Saved entries:
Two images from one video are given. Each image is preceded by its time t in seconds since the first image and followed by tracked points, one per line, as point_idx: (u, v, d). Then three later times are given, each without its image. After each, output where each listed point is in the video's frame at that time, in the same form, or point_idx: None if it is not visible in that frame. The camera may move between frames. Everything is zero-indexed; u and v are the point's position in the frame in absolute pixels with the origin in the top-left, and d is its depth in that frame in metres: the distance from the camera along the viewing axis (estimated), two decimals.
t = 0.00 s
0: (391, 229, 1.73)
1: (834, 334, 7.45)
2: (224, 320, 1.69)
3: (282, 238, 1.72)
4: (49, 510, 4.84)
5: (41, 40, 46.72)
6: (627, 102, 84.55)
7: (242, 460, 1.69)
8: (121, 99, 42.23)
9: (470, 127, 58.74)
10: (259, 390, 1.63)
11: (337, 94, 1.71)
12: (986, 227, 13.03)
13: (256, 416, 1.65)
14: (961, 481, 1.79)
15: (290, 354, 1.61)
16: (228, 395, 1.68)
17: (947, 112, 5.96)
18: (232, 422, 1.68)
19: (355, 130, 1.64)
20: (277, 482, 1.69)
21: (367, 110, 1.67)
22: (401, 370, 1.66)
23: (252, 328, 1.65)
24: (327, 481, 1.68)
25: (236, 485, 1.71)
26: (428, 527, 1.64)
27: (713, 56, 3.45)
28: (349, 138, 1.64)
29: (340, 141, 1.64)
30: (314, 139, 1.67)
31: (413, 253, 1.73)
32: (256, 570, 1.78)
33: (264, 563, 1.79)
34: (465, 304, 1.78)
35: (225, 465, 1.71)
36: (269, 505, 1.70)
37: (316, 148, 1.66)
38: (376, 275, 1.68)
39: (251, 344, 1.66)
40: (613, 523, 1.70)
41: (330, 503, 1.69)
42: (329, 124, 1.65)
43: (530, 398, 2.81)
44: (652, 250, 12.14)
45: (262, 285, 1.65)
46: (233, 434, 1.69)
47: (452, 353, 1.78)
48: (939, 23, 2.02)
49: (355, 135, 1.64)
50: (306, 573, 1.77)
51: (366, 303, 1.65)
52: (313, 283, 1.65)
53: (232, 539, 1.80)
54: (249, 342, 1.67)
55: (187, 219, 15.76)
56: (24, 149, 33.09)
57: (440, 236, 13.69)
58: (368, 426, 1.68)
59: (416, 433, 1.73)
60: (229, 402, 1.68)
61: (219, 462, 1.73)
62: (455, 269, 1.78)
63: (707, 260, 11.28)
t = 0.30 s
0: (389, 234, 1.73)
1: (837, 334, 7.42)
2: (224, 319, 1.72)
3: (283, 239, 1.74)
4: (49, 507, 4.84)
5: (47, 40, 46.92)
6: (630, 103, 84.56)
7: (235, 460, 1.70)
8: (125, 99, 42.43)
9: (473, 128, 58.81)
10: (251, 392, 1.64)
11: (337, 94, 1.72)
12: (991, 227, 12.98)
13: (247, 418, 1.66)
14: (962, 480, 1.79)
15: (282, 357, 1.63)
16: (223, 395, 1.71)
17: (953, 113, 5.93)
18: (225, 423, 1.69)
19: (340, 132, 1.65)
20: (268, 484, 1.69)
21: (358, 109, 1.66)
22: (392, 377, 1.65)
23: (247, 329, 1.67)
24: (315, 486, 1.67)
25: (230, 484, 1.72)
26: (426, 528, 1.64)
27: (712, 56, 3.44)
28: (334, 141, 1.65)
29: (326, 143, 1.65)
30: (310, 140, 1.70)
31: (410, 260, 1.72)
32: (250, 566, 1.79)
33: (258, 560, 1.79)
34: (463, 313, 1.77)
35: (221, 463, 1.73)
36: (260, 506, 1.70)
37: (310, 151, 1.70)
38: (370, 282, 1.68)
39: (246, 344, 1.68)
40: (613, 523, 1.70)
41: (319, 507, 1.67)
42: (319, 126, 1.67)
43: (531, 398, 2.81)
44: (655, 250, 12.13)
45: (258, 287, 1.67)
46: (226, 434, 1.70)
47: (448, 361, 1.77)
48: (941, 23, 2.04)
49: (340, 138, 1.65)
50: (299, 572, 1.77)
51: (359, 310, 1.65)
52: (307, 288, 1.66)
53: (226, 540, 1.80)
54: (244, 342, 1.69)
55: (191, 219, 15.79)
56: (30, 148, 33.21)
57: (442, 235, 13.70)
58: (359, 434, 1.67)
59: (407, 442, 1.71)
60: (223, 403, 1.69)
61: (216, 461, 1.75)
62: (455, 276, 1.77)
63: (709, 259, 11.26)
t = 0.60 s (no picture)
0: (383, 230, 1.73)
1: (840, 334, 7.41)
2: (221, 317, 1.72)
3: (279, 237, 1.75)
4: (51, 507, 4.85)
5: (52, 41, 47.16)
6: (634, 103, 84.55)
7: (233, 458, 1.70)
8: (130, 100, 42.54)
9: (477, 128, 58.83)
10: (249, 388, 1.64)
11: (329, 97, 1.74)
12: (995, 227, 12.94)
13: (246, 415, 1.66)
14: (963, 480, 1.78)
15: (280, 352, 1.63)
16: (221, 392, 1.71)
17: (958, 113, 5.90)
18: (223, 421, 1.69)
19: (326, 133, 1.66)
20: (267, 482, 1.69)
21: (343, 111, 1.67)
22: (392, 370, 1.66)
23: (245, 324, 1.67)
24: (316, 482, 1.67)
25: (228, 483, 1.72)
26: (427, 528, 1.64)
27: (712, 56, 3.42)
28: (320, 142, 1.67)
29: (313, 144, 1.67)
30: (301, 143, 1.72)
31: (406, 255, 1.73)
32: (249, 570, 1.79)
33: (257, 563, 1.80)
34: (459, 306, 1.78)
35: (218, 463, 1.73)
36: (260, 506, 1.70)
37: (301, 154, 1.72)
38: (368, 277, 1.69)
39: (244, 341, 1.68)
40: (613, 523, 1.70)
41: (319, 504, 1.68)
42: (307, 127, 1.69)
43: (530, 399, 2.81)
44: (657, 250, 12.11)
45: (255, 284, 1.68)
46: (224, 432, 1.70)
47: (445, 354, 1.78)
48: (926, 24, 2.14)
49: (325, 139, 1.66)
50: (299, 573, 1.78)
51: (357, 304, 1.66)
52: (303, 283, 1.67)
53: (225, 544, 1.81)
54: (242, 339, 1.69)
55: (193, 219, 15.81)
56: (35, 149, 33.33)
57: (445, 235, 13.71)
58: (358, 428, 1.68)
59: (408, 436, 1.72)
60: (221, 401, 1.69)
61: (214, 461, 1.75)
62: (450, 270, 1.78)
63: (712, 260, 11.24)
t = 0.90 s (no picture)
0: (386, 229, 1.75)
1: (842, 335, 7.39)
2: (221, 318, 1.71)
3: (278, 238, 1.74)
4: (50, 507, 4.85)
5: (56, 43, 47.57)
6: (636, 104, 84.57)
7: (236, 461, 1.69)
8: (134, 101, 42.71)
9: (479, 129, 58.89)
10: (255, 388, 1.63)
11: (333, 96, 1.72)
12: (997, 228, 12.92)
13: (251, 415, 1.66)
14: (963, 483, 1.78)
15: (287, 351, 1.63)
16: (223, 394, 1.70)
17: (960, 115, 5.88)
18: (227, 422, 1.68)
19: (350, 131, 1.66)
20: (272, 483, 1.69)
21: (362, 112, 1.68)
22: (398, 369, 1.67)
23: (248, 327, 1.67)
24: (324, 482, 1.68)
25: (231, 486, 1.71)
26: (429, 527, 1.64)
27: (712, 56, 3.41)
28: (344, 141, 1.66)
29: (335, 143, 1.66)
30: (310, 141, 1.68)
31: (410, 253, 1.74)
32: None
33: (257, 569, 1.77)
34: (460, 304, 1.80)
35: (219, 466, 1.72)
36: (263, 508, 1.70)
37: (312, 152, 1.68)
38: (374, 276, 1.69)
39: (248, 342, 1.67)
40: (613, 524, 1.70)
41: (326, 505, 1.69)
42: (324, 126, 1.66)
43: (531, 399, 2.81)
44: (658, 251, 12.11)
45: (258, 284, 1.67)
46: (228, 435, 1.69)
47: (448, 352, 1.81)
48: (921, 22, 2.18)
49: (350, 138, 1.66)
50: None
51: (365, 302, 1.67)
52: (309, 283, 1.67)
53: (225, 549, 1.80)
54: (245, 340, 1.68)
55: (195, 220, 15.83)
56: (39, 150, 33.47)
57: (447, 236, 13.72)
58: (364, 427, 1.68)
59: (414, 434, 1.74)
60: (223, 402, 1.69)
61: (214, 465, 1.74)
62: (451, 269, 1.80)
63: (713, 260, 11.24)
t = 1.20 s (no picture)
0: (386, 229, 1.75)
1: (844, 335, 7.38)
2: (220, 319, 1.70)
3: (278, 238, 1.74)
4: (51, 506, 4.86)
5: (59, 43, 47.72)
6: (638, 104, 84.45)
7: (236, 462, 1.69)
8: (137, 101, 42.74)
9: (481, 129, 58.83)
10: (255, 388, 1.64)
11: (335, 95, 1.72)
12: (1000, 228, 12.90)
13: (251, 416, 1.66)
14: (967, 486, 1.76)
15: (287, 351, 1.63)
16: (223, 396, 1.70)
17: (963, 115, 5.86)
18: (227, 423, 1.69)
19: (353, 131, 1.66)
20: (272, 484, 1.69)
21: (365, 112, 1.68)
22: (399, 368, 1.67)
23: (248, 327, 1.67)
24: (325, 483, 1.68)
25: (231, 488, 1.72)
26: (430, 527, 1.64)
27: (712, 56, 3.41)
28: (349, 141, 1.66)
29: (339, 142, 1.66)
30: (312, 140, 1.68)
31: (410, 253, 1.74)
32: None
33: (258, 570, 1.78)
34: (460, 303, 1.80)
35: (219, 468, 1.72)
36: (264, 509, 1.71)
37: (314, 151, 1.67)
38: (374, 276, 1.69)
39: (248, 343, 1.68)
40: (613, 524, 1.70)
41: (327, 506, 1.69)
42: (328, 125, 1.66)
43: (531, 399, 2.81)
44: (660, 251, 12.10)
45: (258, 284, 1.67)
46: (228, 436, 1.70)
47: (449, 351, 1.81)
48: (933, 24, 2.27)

WHAT THE TASK ASKS ->
From the data above, reproduce word for word the lines running from the line with "39: (246, 344, 1.68)" to the line with "51: (359, 310, 1.65)", ends included.

YOUR RESPONSE ->
39: (246, 344, 1.68)
40: (613, 523, 1.70)
41: (319, 507, 1.67)
42: (319, 126, 1.67)
43: (531, 398, 2.81)
44: (655, 250, 12.13)
45: (258, 287, 1.67)
46: (226, 434, 1.70)
47: (448, 361, 1.77)
48: (941, 23, 2.04)
49: (340, 138, 1.65)
50: (299, 572, 1.77)
51: (359, 310, 1.65)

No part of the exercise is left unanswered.